The hardware store was in Newark, on Broad Street, three blocks down from the gold-leafed dome of City Hall. She went up a narrow flight of stairs, and through a glass door with a cardboard
OPEN
sign.

There was a middle-aged black man behind the counter, his hair solid gray. He wore bifocals on a cord, was reading a newspaper laid out in front of him. There was no one else in the store.

He looked up as she came in. “Help you?”

“Maybe. Are you Otis?”

He slipped his glasses off, let them hang.

“My friend Anthony called,” she said. “Told you I'd be coming by.”

He looked past her at the door. “Is that right?”

“He said to tell you his father says you were the best center Weequahic High ever had.”

He frowned. “Jimmy Junior said that?”

“That was the message.”

“When was the last time you saw him?”

“I've never met him. He's in Marion now. I know his father, Jimmy Peaches. Anthony's grandfather.”

“You're not what I expected.”

“Sorry. Can you help me out or not?”

“Why don't you flip that sign, lock that door?”

She turned the sign to
CLOSED
, worked the two deadbolts.

“So you know Anthony,” he said. “And you know who Jimmy Junior is. But how do I know who you are?”

“You don't.” She took a cash-stuffed envelope from her coat pocket, set it on the counter. “Those are my credentials.”

“You come on strong, don't you?”

“No more than I have to.”

“Come on back here. We'll see what we can do.”

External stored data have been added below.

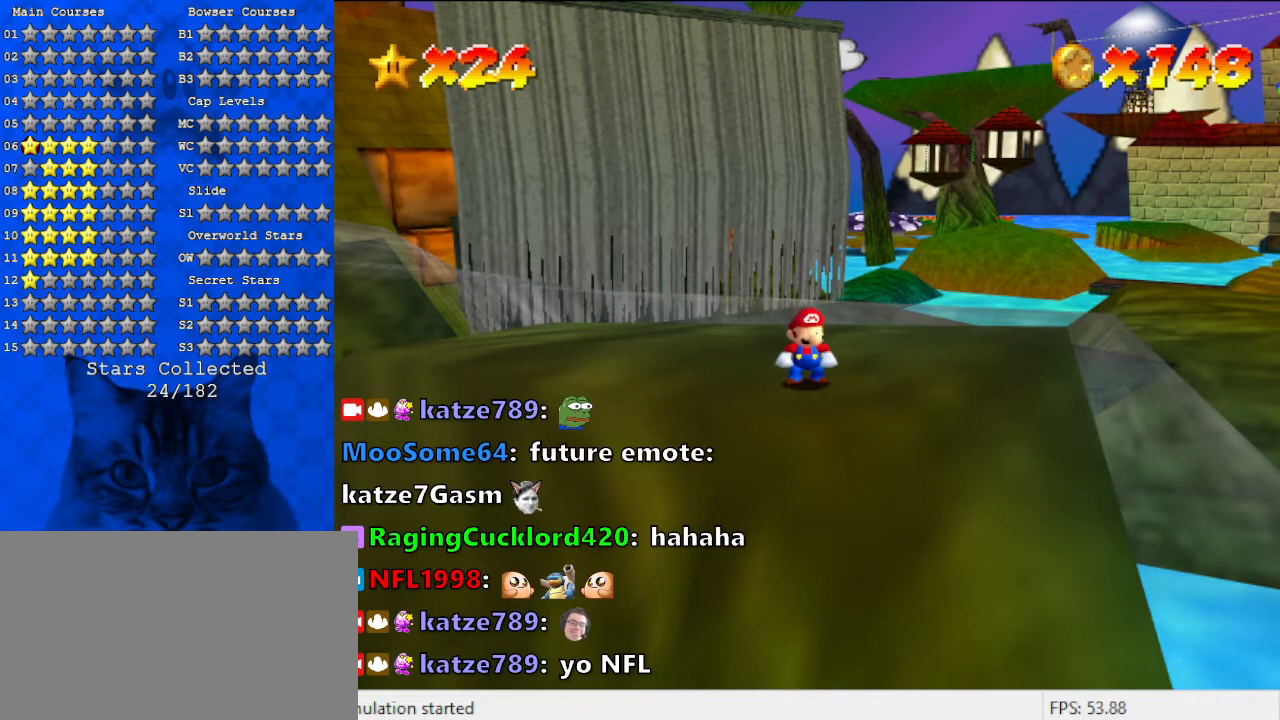
{"keys": [], "events": []}
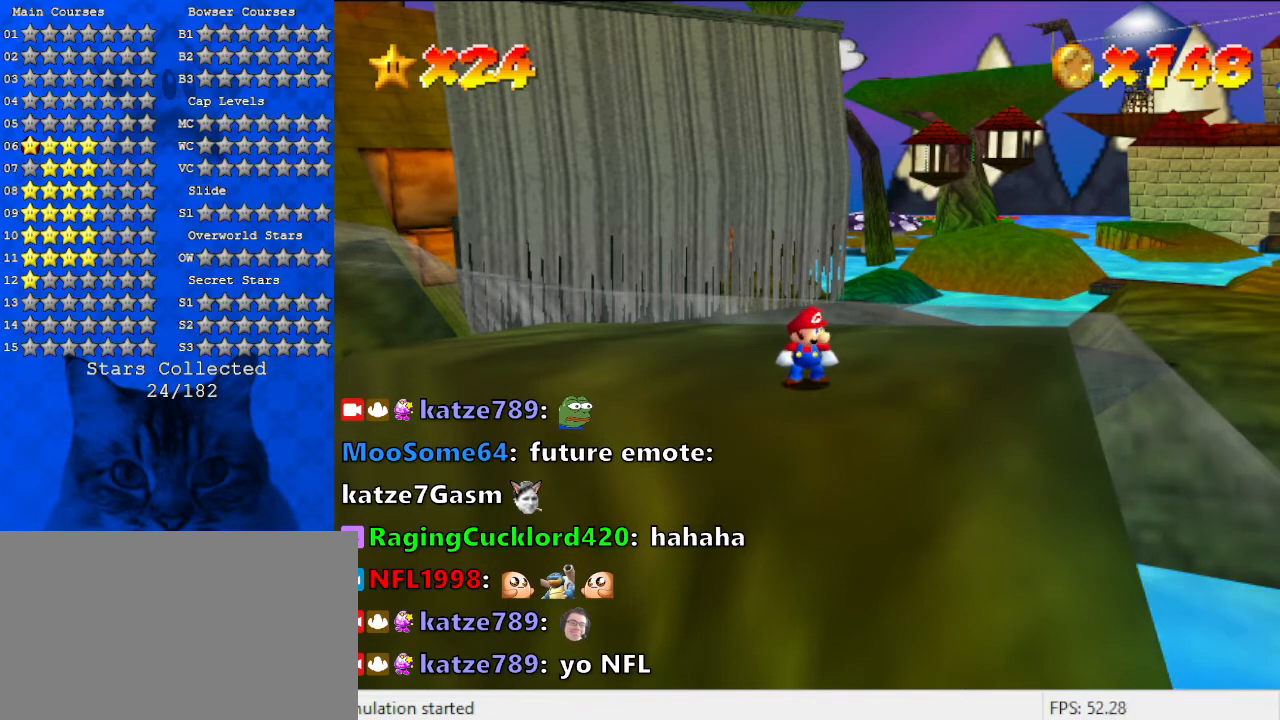
{"keys": [], "events": [[33, "d", "down"], [167, "d", "up"], [367, "a", "down"], [467, "a", "up"]]}
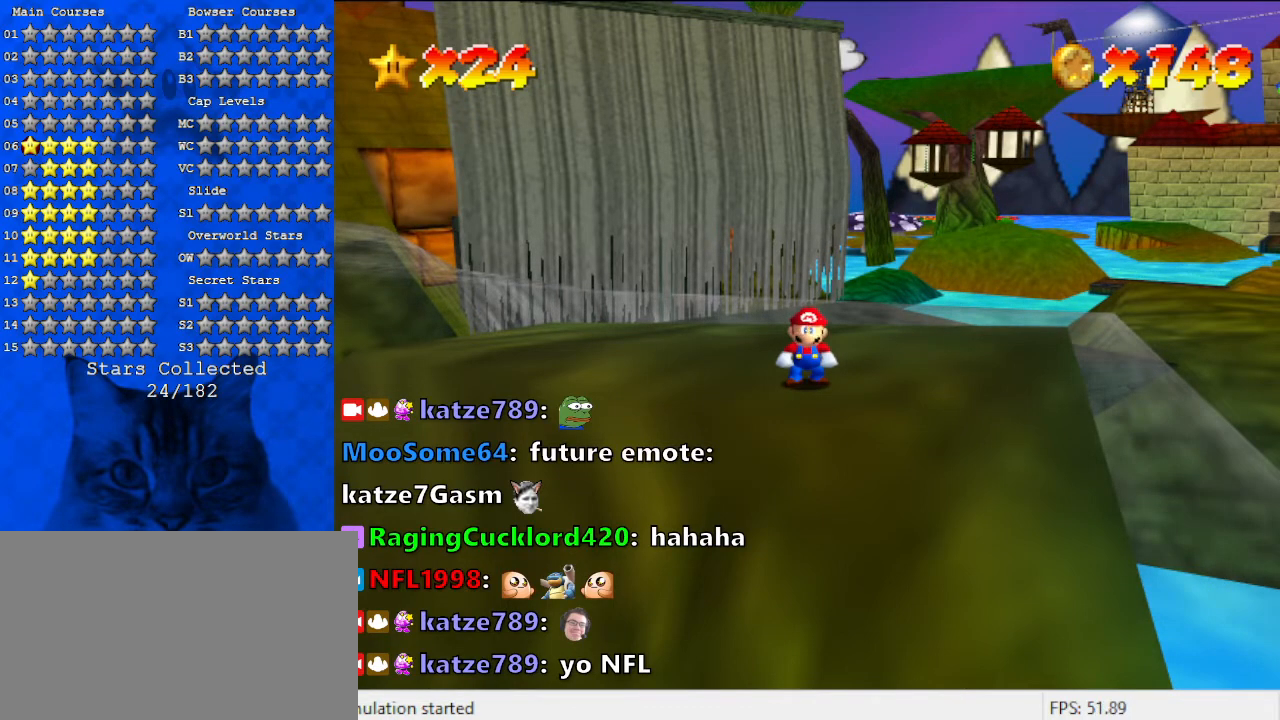
{"keys": [], "events": [[267, "w", "down"], [333, "w", "up"]]}
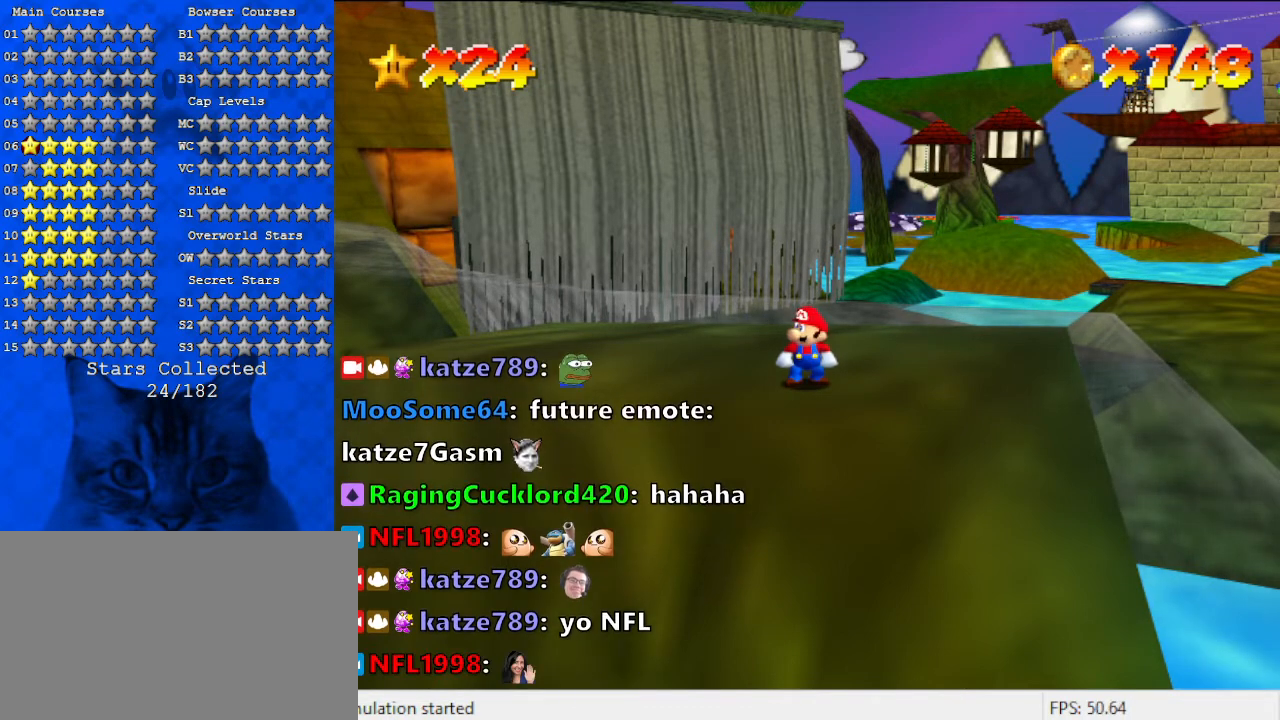
{"keys": [], "events": []}
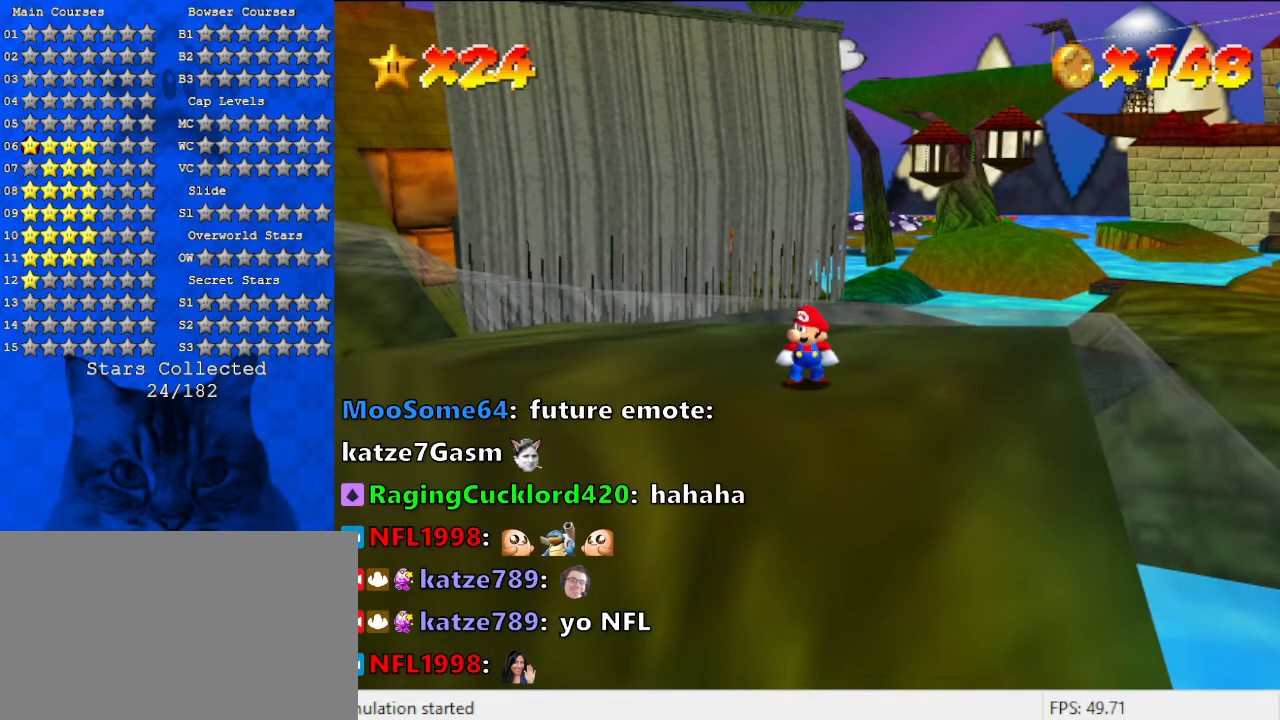
{"keys": [], "events": [[367, "a", "down"], [500, "a", "up"]]}
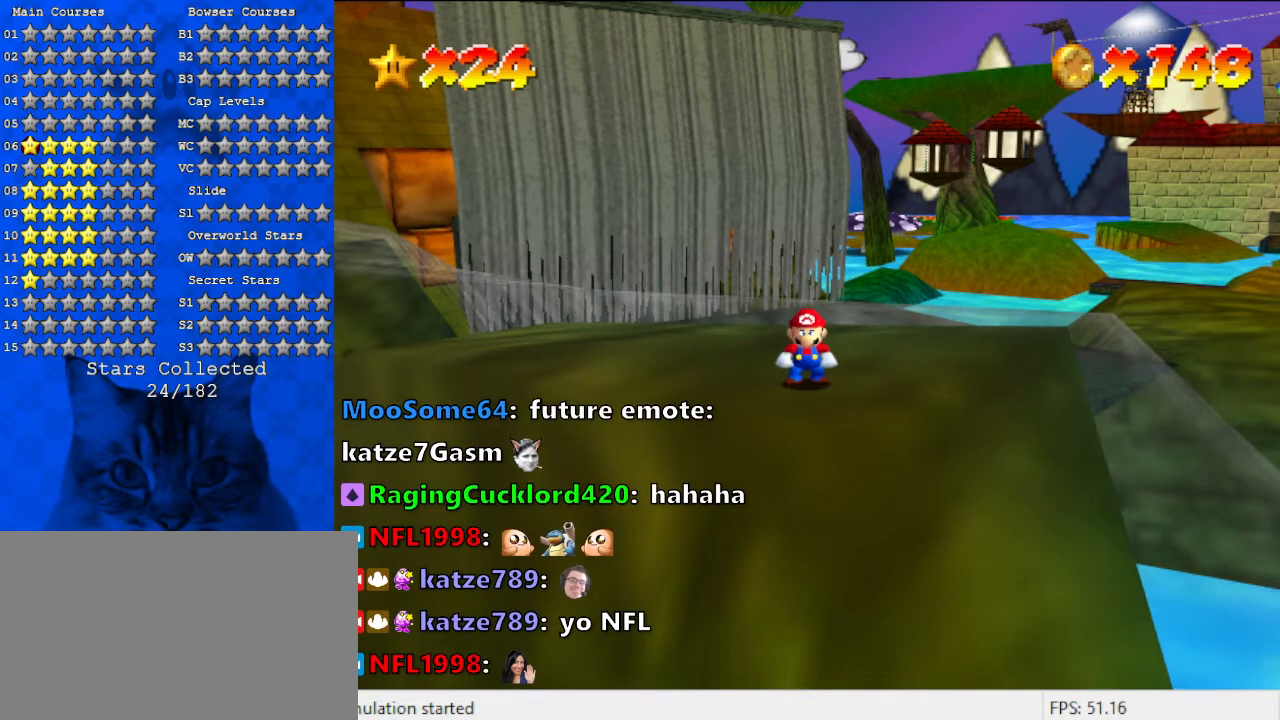
{"keys": [], "events": []}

He opened the counter flap for her, gestured at the doorway that led into a back room.

“You first,” she said.

“All right.” He limped ahead of her. She took the envelope from the counter, followed him.

The room beyond smelled of sawdust and solder. Metal shelves rose toward the ceiling. Propped in one corner was a mannequin wearing a full-length bulletproof vest.

“Weequahic,” he said. “That was a long time ago.”

She looked around the room. There was a sawed-off double-barreled shotgun on pegs just above the door. She wondered if anyone had ever tried to rob him, what had happened when they did.

“Our friend didn't give me much of an idea what you need,” he said.

She pointed at the vest. “How much you asking for that?”